Benny juga menyarankan agar investor memanfaatkan momentum fluktuasi Indeks Harga Saham Gabungan (IHSG), yang sebelumnya sempat berada di bawah 7.000. Menurutnya, ini merupakan peluang bagi investor untuk meningkatkan eksposur pada kelas aset tersebut. “Jika sebelumnya mungkin banyak yang memilih untuk menunggu, saat ini kita bisa mulai secara bertahap menambah portofolio aset ini,” katanya.

Selain itu, Benny menyoroti kebijakan Bank Indonesia (BI) yang menurunkan suku bunga acuan sebesar 0,25 menjadi 5,75. Kebijakan ini, menurutnya, memberikan dorongan positif bagi perekonomian domestik, karena penurunan suku bunga mencerminkan inflasi yang terkendali. Sektor otomotif dan properti, menurut Benny, memiliki peluang untuk bangkit. “Kebijakan ini mendukung industri pembiayaan, sehingga mampu mendorong penjualan properti dan kendaraan bermotor. Sektor perbankan juga diuntungkan karena biaya pendanaan menjadi lebih rendah,” jelasnya.
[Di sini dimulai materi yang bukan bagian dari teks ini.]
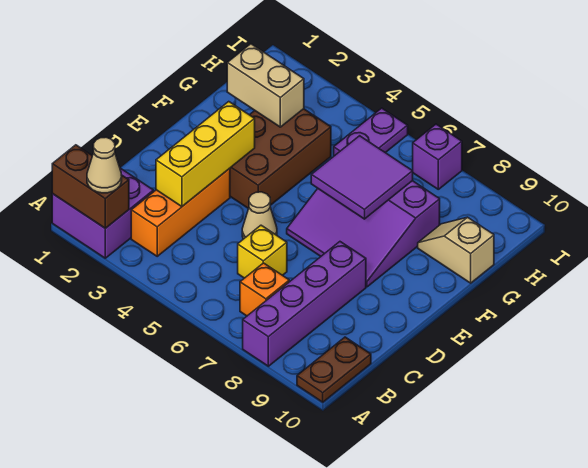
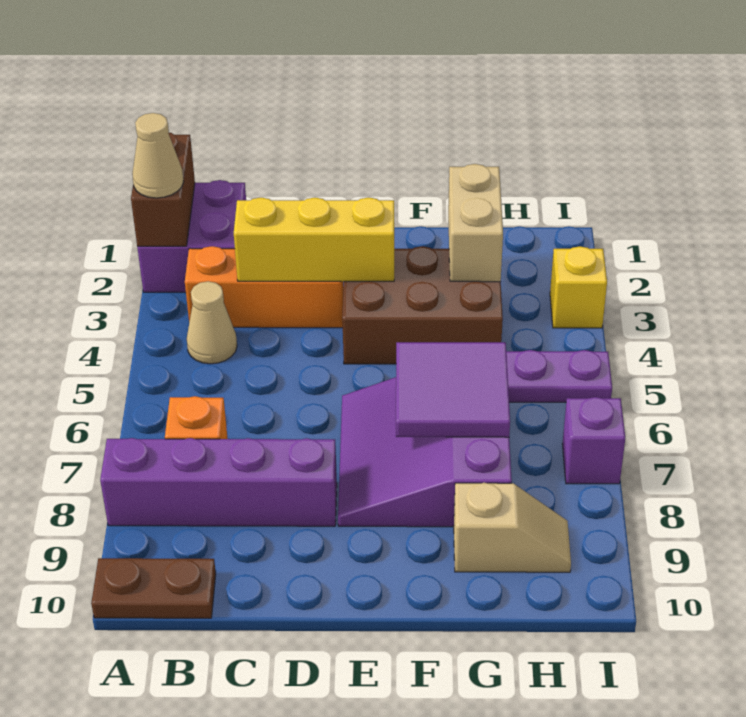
yellow 1x1 brick [238,225,287,278] -> yellow 1x1 brick moved to [550,246,607,328]
tan 1x1 cone [242,192,277,239] -> tan 1x1 cone moved to [187,281,237,364]
tan 1x2 slope [418,217,494,283] -> tan 1x2 slope turned to [454,483,571,572]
Benny bahkan memproyeksikan bahwa BI masih memiliki ruang untuk kembali menurunkan suku bunga pada semester II 2025. Jika hal ini terjadi, ia memperkirakan peningkatan daya beli dan konsumsi masyarakat. “Dengan penurunan suku bunga, penyaluran kredit berpotensi meningkat, yang pada akhirnya akan menghidupkan kembali aktivitas ekonomi di masyarakat,” tutupnya.

 

Di sektor domestik, Benny melihat adanya peluang yang dapat dimanfaatkan oleh investor lokal. Penurunan valuasi aset kelas saham selama tiga bulan terakhir membuka kesempatan strategis bagi investor domestik untuk berinvestasi di sektor perbankan, otomotif, dan properti. “Dengan potensi pemulihan ekonomi, sektor-sektor ini menawarkan peluang untuk memperkuat portofolio yang dapat memberikan keuntungan jangka panjang,” ujarnya.

Namun, Benny menekankan pentingnya menerapkan prinsip 2L dalam memanfaatkan peluang investasi, yaitu Logis dan Legal. Logis berarti memastikan setiap keputusan investasi didasarkan pada analisis yang rasional dan data yang valid. Sementara Legal berarti selalu mematuhi peraturan dan regulasi yang berlaku untuk menjaga keamanan investasi. “Dengan menerapkan prinsip ini, investor dapat membangun portofolio yang kuat, berkelanjutan, dan kompetitif,” tutupnya.